ESERCIZIO | Secondo il brano sulla lingua italiana, quali altre due lingue c'erano almeno in quell'area culturale oltre al latino e all'italiano?

Infatti allora l’italiano, parlato e scritto nell’area lombardo veneta da una piccola classe di persone, e letto da meno ancora, subì un improvviso arricchimento nel lessico.
Non si tratta della “questione della lingua” tra latino e italiano, vecchia da secoli, tanto dibattuta dai linguisti, che spesso dimenticano come comunque di lingue in quella area culturale ce ne fossero almeno altre due, il veneziano e il francese. Ma del fatto che entrò, per restarci fino ad oggi, e si diffuse a tutti i livelli, tutto un nuovo linguaggio militare così come quello giuridico, quello dell’urbanistica come della cucina e della moda e questo perché le idee cresciute nell’Europa illuminista e romantica, erano diventate parole capaci di trasformare tutta una società.
Questo fu possibile soprattutto perché la stampa e il mondo dell’editoria fiorente da secoli a Venezia, fu spinto a gravitare verso Milano, divenuta il nuovo centro del potere politico ed economico. Un potere gestito prima da francesi e poi da austriaci, per la prima volta dunque da stranieri e questo cambiò la carica semantica di ogni forma d’arte, così che lo scrivere prosa di finzione come dipingere o creare musica, si caricò di un doppio significato, e divenne pericoloso.

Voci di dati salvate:
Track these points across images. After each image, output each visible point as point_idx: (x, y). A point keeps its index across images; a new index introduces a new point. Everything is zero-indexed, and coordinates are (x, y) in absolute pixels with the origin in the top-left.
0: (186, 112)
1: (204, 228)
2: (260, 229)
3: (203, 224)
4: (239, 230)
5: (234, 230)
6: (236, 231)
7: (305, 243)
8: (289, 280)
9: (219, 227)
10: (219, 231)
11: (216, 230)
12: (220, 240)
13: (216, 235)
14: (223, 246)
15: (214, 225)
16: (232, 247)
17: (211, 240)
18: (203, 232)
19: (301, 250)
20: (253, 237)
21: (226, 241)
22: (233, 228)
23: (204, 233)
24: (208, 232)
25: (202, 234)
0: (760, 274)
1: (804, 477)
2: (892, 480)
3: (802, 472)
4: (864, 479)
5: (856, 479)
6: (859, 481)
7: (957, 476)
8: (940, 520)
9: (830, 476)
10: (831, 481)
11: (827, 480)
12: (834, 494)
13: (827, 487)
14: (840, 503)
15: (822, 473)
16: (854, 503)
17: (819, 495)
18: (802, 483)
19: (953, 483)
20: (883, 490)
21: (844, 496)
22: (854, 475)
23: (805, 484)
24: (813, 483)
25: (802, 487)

==

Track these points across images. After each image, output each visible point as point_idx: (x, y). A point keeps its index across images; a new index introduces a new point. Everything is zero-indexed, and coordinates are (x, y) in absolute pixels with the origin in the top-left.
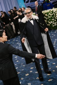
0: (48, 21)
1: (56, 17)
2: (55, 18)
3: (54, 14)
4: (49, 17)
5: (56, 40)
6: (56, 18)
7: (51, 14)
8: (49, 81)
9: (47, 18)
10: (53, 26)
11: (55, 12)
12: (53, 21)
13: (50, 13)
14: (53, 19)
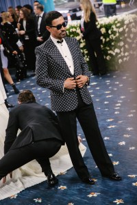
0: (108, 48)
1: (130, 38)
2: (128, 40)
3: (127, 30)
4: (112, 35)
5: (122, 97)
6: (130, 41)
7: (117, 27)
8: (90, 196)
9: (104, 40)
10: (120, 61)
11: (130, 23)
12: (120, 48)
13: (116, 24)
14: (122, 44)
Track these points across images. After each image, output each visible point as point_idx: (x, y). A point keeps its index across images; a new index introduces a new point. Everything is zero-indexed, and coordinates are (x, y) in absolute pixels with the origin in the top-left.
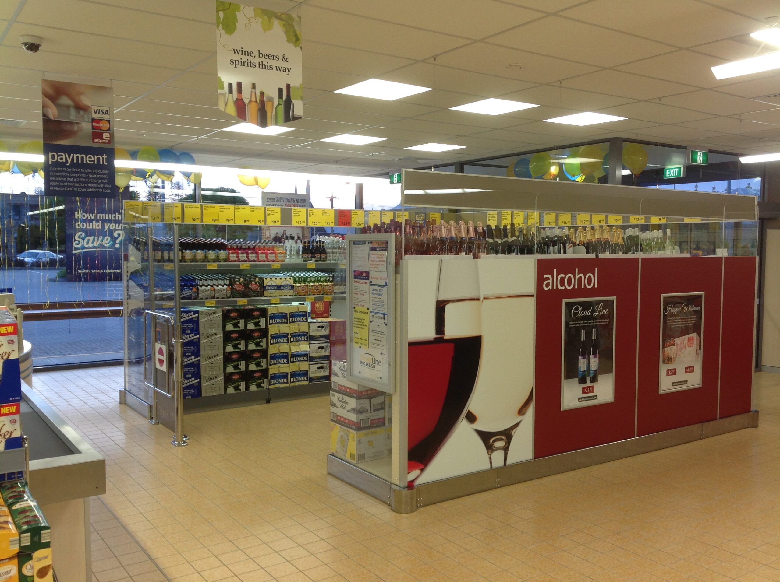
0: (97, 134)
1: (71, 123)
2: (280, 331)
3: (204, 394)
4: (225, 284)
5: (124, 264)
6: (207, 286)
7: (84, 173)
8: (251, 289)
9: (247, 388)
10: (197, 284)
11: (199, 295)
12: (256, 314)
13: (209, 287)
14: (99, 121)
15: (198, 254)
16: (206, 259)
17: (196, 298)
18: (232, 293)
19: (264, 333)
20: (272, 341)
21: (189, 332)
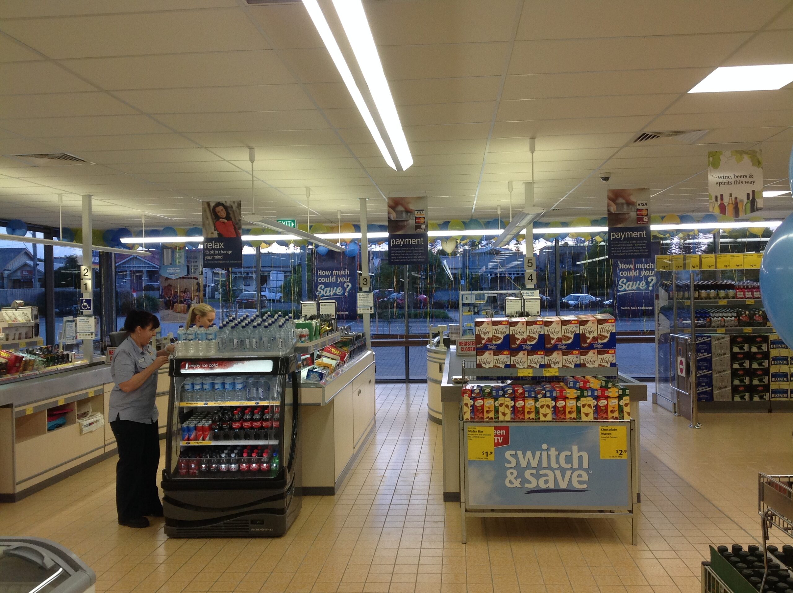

SOLUZIONE | Il veneziano e il francese.